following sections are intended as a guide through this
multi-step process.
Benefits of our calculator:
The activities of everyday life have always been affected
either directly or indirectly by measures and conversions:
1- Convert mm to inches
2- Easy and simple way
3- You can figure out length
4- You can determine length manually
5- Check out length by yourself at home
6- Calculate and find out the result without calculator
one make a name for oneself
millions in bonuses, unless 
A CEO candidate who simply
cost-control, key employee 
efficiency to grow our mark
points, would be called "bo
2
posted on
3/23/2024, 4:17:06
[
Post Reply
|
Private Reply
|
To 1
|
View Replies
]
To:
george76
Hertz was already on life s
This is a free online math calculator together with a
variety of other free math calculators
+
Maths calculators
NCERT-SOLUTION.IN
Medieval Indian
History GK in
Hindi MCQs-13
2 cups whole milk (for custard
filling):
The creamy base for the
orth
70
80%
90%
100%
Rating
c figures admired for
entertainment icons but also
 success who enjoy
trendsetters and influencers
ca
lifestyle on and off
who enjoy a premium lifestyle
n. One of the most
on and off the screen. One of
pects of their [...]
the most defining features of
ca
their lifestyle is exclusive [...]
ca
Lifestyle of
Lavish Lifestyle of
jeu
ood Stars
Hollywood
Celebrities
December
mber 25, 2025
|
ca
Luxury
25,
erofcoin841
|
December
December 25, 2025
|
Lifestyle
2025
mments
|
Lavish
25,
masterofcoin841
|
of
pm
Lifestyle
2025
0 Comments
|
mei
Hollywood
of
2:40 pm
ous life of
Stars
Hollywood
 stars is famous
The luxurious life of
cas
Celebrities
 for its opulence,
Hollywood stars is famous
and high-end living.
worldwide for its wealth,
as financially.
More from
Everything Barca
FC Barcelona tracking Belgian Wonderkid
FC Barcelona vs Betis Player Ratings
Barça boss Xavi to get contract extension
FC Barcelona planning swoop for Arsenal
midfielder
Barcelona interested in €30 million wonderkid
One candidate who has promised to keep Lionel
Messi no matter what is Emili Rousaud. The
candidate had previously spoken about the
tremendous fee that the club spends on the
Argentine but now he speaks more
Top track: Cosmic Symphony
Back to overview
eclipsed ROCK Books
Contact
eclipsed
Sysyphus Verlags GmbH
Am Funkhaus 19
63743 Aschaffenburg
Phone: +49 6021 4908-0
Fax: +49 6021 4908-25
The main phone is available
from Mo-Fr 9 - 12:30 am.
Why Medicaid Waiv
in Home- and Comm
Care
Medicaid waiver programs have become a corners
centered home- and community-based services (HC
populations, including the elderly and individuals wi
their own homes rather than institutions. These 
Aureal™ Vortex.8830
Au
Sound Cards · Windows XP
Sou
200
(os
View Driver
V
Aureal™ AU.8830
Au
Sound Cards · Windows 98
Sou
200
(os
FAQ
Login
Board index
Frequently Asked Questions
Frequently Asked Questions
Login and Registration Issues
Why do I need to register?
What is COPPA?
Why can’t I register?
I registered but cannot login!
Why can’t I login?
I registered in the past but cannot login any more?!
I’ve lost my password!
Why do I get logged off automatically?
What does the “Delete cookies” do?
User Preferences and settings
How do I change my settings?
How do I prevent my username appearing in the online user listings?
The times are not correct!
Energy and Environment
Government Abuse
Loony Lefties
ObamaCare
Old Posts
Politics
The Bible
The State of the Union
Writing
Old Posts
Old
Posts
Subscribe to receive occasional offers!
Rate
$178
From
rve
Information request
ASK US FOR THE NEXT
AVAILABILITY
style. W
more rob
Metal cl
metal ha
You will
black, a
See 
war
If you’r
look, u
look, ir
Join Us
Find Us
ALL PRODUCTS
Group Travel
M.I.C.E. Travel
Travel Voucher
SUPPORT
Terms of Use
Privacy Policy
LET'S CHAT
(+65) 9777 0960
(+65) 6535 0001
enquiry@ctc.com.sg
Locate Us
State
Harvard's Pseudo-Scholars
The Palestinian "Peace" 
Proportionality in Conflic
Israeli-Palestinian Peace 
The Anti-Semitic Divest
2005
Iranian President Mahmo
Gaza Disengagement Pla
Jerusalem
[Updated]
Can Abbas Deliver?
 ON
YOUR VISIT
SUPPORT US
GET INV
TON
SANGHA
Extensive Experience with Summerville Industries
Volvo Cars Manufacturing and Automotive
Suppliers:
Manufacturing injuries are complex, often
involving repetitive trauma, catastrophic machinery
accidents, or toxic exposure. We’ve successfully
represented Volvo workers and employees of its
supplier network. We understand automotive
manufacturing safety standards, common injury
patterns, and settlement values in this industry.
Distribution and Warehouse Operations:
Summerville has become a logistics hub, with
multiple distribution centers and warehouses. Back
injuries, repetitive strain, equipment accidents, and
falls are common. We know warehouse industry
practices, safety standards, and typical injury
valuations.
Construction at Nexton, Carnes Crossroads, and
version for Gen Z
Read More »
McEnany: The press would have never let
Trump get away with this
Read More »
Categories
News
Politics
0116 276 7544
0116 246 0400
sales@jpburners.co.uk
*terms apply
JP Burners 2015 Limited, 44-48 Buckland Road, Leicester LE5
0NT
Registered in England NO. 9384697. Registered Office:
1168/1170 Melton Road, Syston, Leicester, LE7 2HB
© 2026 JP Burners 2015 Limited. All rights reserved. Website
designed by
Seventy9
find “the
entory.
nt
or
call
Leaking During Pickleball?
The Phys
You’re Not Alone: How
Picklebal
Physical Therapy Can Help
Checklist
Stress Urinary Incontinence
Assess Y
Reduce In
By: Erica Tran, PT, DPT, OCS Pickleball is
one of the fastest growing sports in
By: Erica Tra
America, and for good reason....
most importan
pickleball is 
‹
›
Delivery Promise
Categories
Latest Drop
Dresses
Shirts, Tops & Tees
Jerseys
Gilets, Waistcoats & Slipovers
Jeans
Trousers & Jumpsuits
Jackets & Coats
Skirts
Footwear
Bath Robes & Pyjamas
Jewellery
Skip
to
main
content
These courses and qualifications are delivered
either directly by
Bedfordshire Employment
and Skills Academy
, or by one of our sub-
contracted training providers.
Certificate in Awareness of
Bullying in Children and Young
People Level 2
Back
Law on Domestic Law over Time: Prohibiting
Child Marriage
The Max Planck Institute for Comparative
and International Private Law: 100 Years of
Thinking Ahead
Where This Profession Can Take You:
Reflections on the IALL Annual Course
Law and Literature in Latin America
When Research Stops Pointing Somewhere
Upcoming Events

Instructions to follow ▸
Reproduce every entry above. Make each line identical to the original.

Task output ▸
following sections are intended as a guide through this
multi-step process.
Benefits of our calculator:
The activities of everyday life have always been affected
either directly or indirectly by measures and conversions:
1- Convert mm to inches
2- Easy and simple way
3- You can figure out length
4- You can determine length manually
5- Check out length by yourself at home
6- Calculate and find out the result without calculator
one make a name for oneself
millions in bonuses, unless 
A CEO candidate who simply
cost-control, key employee 
efficiency to grow our mark
points, would be called "bo
2
posted on
3/23/2024, 4:17:06
[
Post Reply
|
Private Reply
|
To 1
|
View Replies
]
To:
george76
Hertz was already on life s
This is a free online math calculator together with a
variety of other free math calculators
+
Maths calculators
NCERT-SOLUTION.IN
Medieval Indian
History GK in
Hindi MCQs-13
2 cups whole milk (for custard
filling):
The creamy base for the
orth
70
80%
90%
100%
Rating
c figures admired for
entertainment icons but also
 success who enjoy
trendsetters and influencers
ca
lifestyle on and off
who enjoy a premium lifestyle
n. One of the most
on and off the screen. One of
pects of their [...]
the most defining features of
ca
their lifestyle is exclusive [...]
ca
Lifestyle of
Lavish Lifestyle of
jeu
ood Stars
Hollywood
Celebrities
December
mber 25, 2025
|
ca
Luxury
25,
erofcoin841
|
December
December 25, 2025
|
Lifestyle
2025
mments
|
Lavish
25,
masterofcoin841
|
of
pm
Lifestyle
2025
0 Comments
|
mei
Hollywood
of
2:40 pm
ous life of
Stars
Hollywood
 stars is famous
The luxurious life of
cas
Celebrities
 for its opulence,
Hollywood stars is famous
and high-end living.
worldwide for its wealth,
as financially.
More from
Everything Barca
FC Barcelona tracking Belgian Wonderkid
FC Barcelona vs Betis Player Ratings
Barça boss Xavi to get contract extension
FC Barcelona planning swoop for Arsenal
midfielder
Barcelona interested in €30 million wonderkid
One candidate who has promised to keep Lionel
Messi no matter what is Emili Rousaud. The
candidate had previously spoken about the
tremendous fee that the club spends on the
Argentine but now he speaks more
Top track: Cosmic Symphony
Back to overview
eclipsed ROCK Books
Contact
eclipsed
Sysyphus Verlags GmbH
Am Funkhaus 19
63743 Aschaffenburg
Phone: +49 6021 4908-0
Fax: +49 6021 4908-25
The main phone is available
from Mo-Fr 9 - 12:30 am.
Why Medicaid Waiv
in Home- and Comm
Care
Medicaid waiver programs have become a corners
centered home- and community-based services (HC
populations, including the elderly and individuals wi
their own homes rather than institutions. These 
Aureal™ Vortex.8830
Au
Sound Cards · Windows XP
Sou
200
(os
View Driver
V
Aureal™ AU.8830
Au
Sound Cards · Windows 98
Sou
200
(os
FAQ
Login
Board index
Frequently Asked Questions
Frequently Asked Questions
Login and Registration Issues
Why do I need to register?
What is COPPA?
Why can’t I register?
I registered but cannot login!
Why can’t I login?
I registered in the past but cannot login any more?!
I’ve lost my password!
Why do I get logged off automatically?
What does the “Delete cookies” do?
User Preferences and settings
How do I change my settings?
How do I prevent my username appearing in the online user listings?
The times are not correct!
Energy and Environment
Government Abuse
Loony Lefties
ObamaCare
Old Posts
Politics
The Bible
The State of the Union
Writing
Old Posts
Old
Posts
Subscribe to receive occasional offers!
Rate
$178
From
rve
Information request
ASK US FOR THE NEXT
AVAILABILITY
style. W
more rob
Metal cl
metal ha
You will
black, a
See 
war
If you’r
look, u
look, ir
Join Us
Find Us
ALL PRODUCTS
Group Travel
M.I.C.E. Travel
Travel Voucher
SUPPORT
Terms of Use
Privacy Policy
LET'S CHAT
(+65) 9777 0960
(+65) 6535 0001
enquiry@ctc.com.sg
Locate Us
State
Harvard's Pseudo-Scholars
The Palestinian "Peace" 
Proportionality in Conflic
Israeli-Palestinian Peace 
The Anti-Semitic Divest
2005
Iranian President Mahmo
Gaza Disengagement Pla
Jerusalem
[Updated]
Can Abbas Deliver?
 ON
YOUR VISIT
SUPPORT US
GET INV
TON
SANGHA
Extensive Experience with Summerville Industries
Volvo Cars Manufacturing and Automotive
Suppliers:
Manufacturing injuries are complex, often
involving repetitive trauma, catastrophic machinery
accidents, or toxic exposure. We’ve successfully
represented Volvo workers and employees of its
supplier network. We understand automotive
manufacturing safety standards, common injury
patterns, and settlement values in this industry.
Distribution and Warehouse Operations:
Summerville has become a logistics hub, with
multiple distribution centers and warehouses. Back
injuries, repetitive strain, equipment accidents, and
falls are common. We know warehouse industry
practices, safety standards, and typical injury
valuations.
Construction at Nexton, Carnes Crossroads, and
version for Gen Z
Read More »
McEnany: The press would have never let
Trump get away with this
Read More »
Categories
News
Politics
0116 276 7544
0116 246 0400
sales@jpburners.co.uk
*terms apply
JP Burners 2015 Limited, 44-48 Buckland Road, Leicester LE5
0NT
Registered in England NO. 9384697. Registered Office:
1168/1170 Melton Road, Syston, Leicester, LE7 2HB
© 2026 JP Burners 2015 Limited. All rights reserved. Website
designed by
Seventy9
find “the
entory.
nt
or
call
Leaking During Pickleball?
The Phys
You’re Not Alone: How
Picklebal
Physical Therapy Can Help
Checklist
Stress Urinary Incontinence
Assess Y
Reduce In
By: Erica Tran, PT, DPT, OCS Pickleball is
one of the fastest growing sports in
By: Erica Tra
America, and for good reason....
most importan
pickleball is 
‹
›
Delivery Promise
Categories
Latest Drop
Dresses
Shirts, Tops & Tees
Jerseys
Gilets, Waistcoats & Slipovers
Jeans
Trousers & Jumpsuits
Jackets & Coats
Skirts
Footwear
Bath Robes & Pyjamas
Jewellery
Skip
to
main
content
These courses and qualifications are delivered
either directly by
Bedfordshire Employment
and Skills Academy
, or by one of our sub-
contracted training providers.
Certificate in Awareness of
Bullying in Children and Young
People Level 2
Back
Law on Domestic Law over Time: Prohibiting
Child Marriage
The Max Planck Institute for Comparative
and International Private Law: 100 Years of
Thinking Ahead
Where This Profession Can Take You:
Reflections on the IALL Annual Course
Law and Literature in Latin America
When Research Stops Pointing Somewhere
Upcoming Events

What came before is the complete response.